## Work to be completed
Pull the text out of each of the records below, copying every line word for word and in its original order.

Top of Data supplied

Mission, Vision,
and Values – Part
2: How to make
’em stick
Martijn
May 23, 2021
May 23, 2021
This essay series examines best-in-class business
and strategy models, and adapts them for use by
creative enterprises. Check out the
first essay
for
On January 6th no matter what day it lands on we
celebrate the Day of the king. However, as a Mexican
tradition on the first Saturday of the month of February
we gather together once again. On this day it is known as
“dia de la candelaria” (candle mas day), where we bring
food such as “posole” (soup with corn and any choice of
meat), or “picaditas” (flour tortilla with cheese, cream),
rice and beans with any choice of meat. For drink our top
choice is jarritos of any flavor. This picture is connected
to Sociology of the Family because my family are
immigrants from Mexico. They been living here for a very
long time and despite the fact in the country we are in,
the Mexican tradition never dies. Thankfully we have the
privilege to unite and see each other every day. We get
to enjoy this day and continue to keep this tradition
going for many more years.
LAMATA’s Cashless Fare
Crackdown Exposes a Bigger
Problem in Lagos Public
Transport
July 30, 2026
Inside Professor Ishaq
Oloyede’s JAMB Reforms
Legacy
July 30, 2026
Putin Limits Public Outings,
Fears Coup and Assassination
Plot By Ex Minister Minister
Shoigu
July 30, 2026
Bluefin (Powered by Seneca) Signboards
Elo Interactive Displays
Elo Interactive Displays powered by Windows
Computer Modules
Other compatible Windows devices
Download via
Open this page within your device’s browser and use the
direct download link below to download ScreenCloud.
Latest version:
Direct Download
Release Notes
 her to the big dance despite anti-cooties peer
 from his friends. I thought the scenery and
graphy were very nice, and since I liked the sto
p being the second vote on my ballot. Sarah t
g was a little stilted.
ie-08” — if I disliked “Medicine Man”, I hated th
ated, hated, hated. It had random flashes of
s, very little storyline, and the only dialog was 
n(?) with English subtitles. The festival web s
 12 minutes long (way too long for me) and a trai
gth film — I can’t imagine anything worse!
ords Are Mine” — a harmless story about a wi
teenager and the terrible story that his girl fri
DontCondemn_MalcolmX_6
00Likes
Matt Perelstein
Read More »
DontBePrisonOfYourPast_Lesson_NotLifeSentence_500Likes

Bottom of Data supplied

## Exercise solution
Mission, Vision,
and Values – Part
2: How to make
’em stick
Martijn
May 23, 2021
May 23, 2021
This essay series examines best-in-class business
and strategy models, and adapts them for use by
creative enterprises. Check out the
first essay
for
On January 6th no matter what day it lands on we
celebrate the Day of the king. However, as a Mexican
tradition on the first Saturday of the month of February
we gather together once again. On this day it is known as
“dia de la candelaria” (candle mas day), where we bring
food such as “posole” (soup with corn and any choice of
meat), or “picaditas” (flour tortilla with cheese, cream),
rice and beans with any choice of meat. For drink our top
choice is jarritos of any flavor. This picture is connected
to Sociology of the Family because my family are
immigrants from Mexico. They been living here for a very
long time and despite the fact in the country we are in,
the Mexican tradition never dies. Thankfully we have the
privilege to unite and see each other every day. We get
to enjoy this day and continue to keep this tradition
going for many more years.
LAMATA’s Cashless Fare
Crackdown Exposes a Bigger
Problem in Lagos Public
Transport
July 30, 2026
Inside Professor Ishaq
Oloyede’s JAMB Reforms
Legacy
July 30, 2026
Putin Limits Public Outings,
Fears Coup and Assassination
Plot By Ex Minister Minister
Shoigu
July 30, 2026
Bluefin (Powered by Seneca) Signboards
Elo Interactive Displays
Elo Interactive Displays powered by Windows
Computer Modules
Other compatible Windows devices
Download via
Open this page within your device’s browser and use the
direct download link below to download ScreenCloud.
Latest version:
Direct Download
Release Notes
 her to the big dance despite anti-cooties peer
 from his friends. I thought the scenery and
graphy were very nice, and since I liked the sto
p being the second vote on my ballot. Sarah t
g was a little stilted.
ie-08” — if I disliked “Medicine Man”, I hated th
ated, hated, hated. It had random flashes of
s, very little storyline, and the only dialog was 
n(?) with English subtitles. The festival web s
 12 minutes long (way too long for me) and a trai
gth film — I can’t imagine anything worse!
ords Are Mine” — a harmless story about a wi
teenager and the terrible story that his girl fri
DontCondemn_MalcolmX_6
00Likes
Matt Perelstein
Read More »
DontBePrisonOfYourPast_Lesson_NotLifeSentence_500Likes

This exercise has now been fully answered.